The reported proof-of-principle results open several exciting perspectives. First, full arbitrary unitary beamsplitter operation and thus single qubit rotations⁹¹ are straightforward and can be realized simply by adding another IDT at the Output WGs to execute a second phase gate. Second, the purity of the single photon emission can be enhanced by embedding the QDs in SAW-tuneable photonic cavities^68,96. When establishing stable phase lock between a train of excitation laser pulses and the SAW, the latter modulates the cavity-emitter coupling and precisely triggers the Purcell-enhanced emission of single photons⁹³. Third, our approach is scalable because the low propagation loss of SAWs allows to modulate multiple photonic systems and QDs by a single SAW beam⁹⁷ for parallelized control schemes.
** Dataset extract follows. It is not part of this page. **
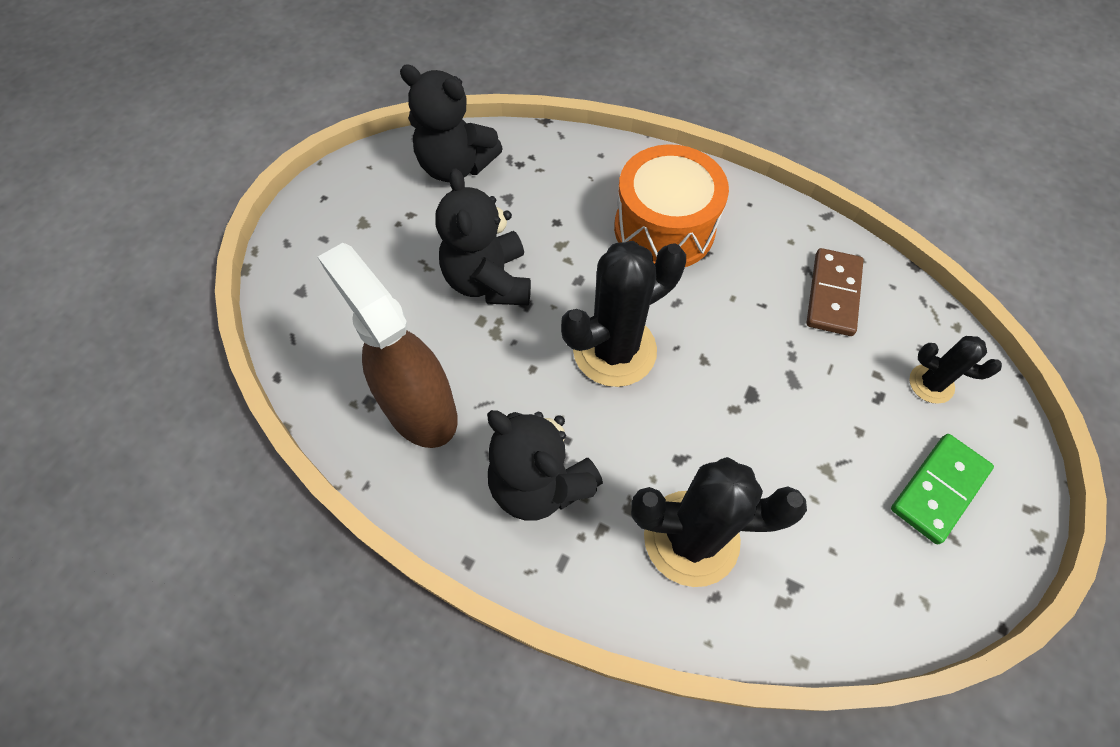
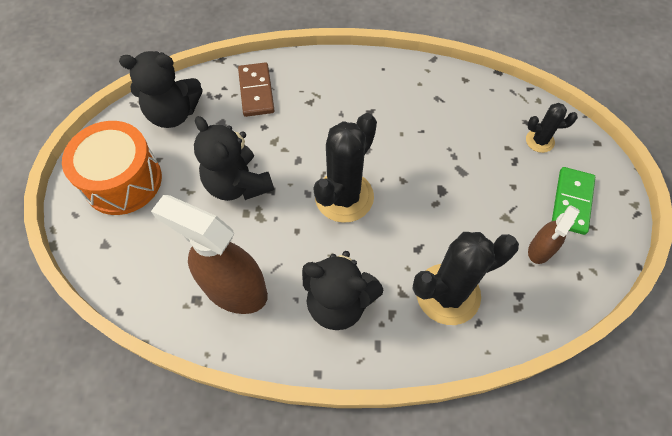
camera: 25 degrees left, 0 degrees up
(664, 228) = (337, 104): orange drum -> orange drum (123, 181)
(833, 294) = (459, 108): brown domino -> brown domino (256, 91)
(857, 536) = (540, 249): none -> brown spray bottle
Fourth, power levels required for switching can be significantly reduced further by embedding the photonic components in phononic resonators and waveguides to enhance the interactions^{65,66,83,98,99,100,101}. Fifth, all demonstrated functionalities can be transferred to hybrid architectures. Important examples include the heterointegration on LiNbO₃ SAW and IQPC devices^46,92, with 100-fold enhanced electromechanical coupling compared to monolithic GaAs devices or CMOS compatible Silicon IPCs with AlN piezoelectric coupling layers⁵⁶ and heterogeneously integrated III-V QDs³⁹

Additionally, we note that the presented concept can be directly applied to other types of quantum emitters^{19,45,73,75,102,103} and spin degrees of freedom^{104,105,106,107}, even in the resolved sideband regime^71,74. Moreover, they can be combined with static electric field^81,108 or stressors¹⁰⁹ tuning to dissimilar QDs could be tuned into resonance to create multi-qubit systems. The integration density can be increased for instance by implementing a phase gate in a single MMI¹¹⁰ and multi-port MMIs enable phased-array wavelength-division multiplexing¹¹¹.

Methods

Sample design and fabrication

The heterostructure was grown by molecular beam epitaxy on a semi-insulating (001) GaAs substrate. It consists of a 1500 nm Al_0.2Ga_0.8As cladding layer followed by a 300 nm thick GaAs waveguide layer with a single layer of optically active self-assembled (In,Ga)As QDs in its center. Devices were fabricated monolithically on these substrates using optical lithography. The IQPCs were etched using inductively coupled plasma reactive ion etching ICP-RIE. IDTs (10 nm Ti/30 nm Al/10 nm Ti) were fabricated by a standard lift-off process.

Device simulation

MMI dimensions were calculated using established numerical simulation methodologies¹¹². The full IQPC comprising individual MMI dimensions, tapered waveguides, S-bends and the respective waveguide interfaces was optimized by finite difference 3D beam propagation method simulations using commercial software packages. For the simulation of the active device a sinusoidal modulation of the refractive index in the optomechanical interaction region of the MZI arms was applied. Device parameters and full details on the model used for the modulated transmission behavior can be found in Supplementary Note 1 and 3.

Experimental setup

Experiments were conducted in a cryogenic photonic probe station which is equipped with custom-made radio frequency lines. A schematic of the full setup and a detailed description are included in Supplementary Note 2. In essence, QDs were optically excited by a non-resonant continuous wave laser (λ_laser = 660 nm) under normal incidence. The QD emission is collected from the cleaved end facets using a lensed fiber and spectrally filtered by a 0.75 m grating monochromator. A cooled CCD detector or up to two silicon single photon detectors (timing resolution 300 ps) are used for time-integrated and time-resolved detection, respectively. The outputs of up to two locked radio frequency signal generators are applied to the IDTs for SAW generation. Additionally, time-resolved optical detection was referenced to these electrical signals^93,113,114.